Instructions to follow » Which lines of the entries below contain the string "middle"? Copy each one.

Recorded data

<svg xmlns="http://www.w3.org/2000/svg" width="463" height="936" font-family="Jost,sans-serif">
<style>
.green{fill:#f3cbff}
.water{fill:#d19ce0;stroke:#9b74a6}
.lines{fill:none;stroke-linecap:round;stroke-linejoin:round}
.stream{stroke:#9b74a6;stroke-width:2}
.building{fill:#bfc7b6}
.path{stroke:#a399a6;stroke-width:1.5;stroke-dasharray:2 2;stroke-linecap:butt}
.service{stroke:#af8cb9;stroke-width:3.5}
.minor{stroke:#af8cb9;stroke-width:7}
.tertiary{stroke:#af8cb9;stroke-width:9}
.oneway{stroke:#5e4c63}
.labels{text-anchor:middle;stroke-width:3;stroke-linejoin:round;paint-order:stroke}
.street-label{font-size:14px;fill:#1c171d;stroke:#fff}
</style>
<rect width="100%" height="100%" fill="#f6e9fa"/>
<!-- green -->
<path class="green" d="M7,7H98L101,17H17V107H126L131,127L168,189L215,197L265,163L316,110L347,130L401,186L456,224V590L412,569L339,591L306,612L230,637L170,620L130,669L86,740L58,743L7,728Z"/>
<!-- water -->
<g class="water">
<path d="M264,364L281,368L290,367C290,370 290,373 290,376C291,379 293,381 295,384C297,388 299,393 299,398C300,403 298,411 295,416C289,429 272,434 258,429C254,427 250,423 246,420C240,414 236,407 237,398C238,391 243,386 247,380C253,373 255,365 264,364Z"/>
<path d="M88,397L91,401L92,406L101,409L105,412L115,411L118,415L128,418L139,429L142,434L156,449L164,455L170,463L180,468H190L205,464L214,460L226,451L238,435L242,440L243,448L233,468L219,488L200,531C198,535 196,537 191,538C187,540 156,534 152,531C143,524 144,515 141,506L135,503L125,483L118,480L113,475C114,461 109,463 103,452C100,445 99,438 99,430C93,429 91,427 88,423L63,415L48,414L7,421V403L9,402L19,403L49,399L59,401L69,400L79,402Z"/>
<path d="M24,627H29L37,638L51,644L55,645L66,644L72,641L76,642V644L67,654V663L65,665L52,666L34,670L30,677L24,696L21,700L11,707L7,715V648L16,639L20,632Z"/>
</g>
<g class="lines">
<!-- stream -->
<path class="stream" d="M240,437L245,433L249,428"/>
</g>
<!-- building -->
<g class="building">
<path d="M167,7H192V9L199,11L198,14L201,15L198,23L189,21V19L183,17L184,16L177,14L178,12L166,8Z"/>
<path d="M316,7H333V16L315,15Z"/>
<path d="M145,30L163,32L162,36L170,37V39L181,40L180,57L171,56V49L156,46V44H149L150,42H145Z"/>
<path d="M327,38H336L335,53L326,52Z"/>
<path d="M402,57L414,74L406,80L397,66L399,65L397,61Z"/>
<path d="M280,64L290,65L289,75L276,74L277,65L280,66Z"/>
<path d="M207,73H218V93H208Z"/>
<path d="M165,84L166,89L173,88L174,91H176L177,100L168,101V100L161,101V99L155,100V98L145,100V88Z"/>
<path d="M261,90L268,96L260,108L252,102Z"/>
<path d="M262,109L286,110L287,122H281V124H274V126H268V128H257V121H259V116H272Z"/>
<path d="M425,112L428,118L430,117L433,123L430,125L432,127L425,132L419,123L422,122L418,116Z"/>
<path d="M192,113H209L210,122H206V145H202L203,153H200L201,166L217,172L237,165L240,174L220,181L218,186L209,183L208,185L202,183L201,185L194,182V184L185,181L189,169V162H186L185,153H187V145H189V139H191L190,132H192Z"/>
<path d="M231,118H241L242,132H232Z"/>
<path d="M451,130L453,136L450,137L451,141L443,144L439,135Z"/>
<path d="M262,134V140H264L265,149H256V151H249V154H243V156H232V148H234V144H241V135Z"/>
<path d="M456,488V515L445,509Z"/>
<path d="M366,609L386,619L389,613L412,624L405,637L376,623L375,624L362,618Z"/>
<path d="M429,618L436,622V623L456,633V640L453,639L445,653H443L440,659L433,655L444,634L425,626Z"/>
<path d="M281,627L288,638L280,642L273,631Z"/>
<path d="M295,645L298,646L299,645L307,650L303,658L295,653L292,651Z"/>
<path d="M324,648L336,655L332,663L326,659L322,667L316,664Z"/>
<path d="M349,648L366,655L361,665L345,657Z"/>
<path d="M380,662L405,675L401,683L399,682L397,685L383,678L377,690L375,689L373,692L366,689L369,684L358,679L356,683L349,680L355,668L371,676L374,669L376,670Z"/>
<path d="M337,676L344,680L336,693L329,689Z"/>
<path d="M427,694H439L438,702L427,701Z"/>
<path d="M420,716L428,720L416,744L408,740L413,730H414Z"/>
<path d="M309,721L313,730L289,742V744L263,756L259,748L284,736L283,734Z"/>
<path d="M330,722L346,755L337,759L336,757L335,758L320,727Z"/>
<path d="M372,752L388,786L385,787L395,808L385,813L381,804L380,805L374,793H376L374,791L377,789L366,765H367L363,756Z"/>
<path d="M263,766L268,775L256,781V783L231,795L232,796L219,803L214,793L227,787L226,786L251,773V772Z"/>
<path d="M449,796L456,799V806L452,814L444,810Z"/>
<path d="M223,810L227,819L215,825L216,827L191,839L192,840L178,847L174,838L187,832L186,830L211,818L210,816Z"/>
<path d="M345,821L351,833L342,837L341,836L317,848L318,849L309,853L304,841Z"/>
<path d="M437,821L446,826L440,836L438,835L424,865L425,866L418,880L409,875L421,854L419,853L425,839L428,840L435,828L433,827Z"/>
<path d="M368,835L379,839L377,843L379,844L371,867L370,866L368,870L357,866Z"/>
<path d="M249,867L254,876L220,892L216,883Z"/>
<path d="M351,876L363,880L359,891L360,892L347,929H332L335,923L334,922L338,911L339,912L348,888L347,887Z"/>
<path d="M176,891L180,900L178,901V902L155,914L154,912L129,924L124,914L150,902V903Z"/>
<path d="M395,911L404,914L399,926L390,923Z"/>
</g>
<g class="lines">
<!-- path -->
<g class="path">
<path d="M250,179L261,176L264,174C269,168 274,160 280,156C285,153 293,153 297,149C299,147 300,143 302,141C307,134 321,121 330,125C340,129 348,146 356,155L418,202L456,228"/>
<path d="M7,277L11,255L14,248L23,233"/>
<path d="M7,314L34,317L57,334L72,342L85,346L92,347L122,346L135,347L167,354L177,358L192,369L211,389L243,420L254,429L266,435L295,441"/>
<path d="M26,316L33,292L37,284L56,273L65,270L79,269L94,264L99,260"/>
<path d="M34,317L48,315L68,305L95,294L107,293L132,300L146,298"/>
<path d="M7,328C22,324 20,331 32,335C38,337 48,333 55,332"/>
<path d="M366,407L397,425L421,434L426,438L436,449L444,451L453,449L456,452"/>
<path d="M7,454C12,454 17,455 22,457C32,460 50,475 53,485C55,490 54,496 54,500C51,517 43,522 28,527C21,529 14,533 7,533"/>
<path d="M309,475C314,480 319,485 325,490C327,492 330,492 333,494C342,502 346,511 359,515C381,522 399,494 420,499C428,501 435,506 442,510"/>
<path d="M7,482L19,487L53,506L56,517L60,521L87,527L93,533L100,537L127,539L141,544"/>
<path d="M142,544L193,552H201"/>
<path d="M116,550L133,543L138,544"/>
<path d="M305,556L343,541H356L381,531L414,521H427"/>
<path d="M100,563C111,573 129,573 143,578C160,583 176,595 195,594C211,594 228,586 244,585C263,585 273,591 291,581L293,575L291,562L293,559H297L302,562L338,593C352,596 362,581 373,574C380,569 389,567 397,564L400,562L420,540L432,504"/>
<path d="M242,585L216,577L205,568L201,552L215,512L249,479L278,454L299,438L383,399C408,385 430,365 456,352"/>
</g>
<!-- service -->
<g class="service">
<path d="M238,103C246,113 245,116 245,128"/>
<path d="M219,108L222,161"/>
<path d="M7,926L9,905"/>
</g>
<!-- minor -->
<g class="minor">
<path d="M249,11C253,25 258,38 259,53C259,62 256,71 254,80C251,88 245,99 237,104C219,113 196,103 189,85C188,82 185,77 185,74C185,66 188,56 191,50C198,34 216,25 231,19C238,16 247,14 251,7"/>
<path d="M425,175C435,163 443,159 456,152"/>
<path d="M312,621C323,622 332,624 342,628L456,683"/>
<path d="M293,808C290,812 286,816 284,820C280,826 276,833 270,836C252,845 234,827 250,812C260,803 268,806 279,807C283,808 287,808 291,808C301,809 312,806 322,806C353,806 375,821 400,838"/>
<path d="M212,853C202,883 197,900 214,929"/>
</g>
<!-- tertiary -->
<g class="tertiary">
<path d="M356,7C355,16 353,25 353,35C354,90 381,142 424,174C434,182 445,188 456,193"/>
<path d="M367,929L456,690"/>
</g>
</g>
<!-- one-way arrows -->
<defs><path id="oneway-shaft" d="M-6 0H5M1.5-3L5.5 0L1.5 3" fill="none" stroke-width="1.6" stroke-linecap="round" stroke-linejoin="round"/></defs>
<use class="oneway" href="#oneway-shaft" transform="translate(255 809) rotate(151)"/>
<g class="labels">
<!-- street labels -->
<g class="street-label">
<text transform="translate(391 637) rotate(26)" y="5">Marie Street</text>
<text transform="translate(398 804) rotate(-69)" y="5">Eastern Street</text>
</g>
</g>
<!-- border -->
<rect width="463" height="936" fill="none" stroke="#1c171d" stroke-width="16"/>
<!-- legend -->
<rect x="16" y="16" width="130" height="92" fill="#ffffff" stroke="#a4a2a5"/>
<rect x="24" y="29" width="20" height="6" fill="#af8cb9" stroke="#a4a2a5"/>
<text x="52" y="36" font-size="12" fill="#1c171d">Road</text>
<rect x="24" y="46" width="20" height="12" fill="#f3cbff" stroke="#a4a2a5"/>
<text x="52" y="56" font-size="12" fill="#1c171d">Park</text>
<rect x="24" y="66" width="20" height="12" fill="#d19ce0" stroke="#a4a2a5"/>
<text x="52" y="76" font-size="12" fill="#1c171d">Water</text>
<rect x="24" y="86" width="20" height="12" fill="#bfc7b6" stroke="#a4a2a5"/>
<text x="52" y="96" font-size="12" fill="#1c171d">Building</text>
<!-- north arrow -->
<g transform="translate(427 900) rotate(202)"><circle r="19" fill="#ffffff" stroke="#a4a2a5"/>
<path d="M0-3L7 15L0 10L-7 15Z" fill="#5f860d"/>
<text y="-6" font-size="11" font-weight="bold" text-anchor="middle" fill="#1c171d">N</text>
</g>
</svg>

Response to this task »
.labels{text-anchor:middle;stroke-width:3;stroke-linejoin:round;paint-order:stroke}
<text y="-6" font-size="11" font-weight="bold" text-anchor="middle" fill="#1c171d">N</text>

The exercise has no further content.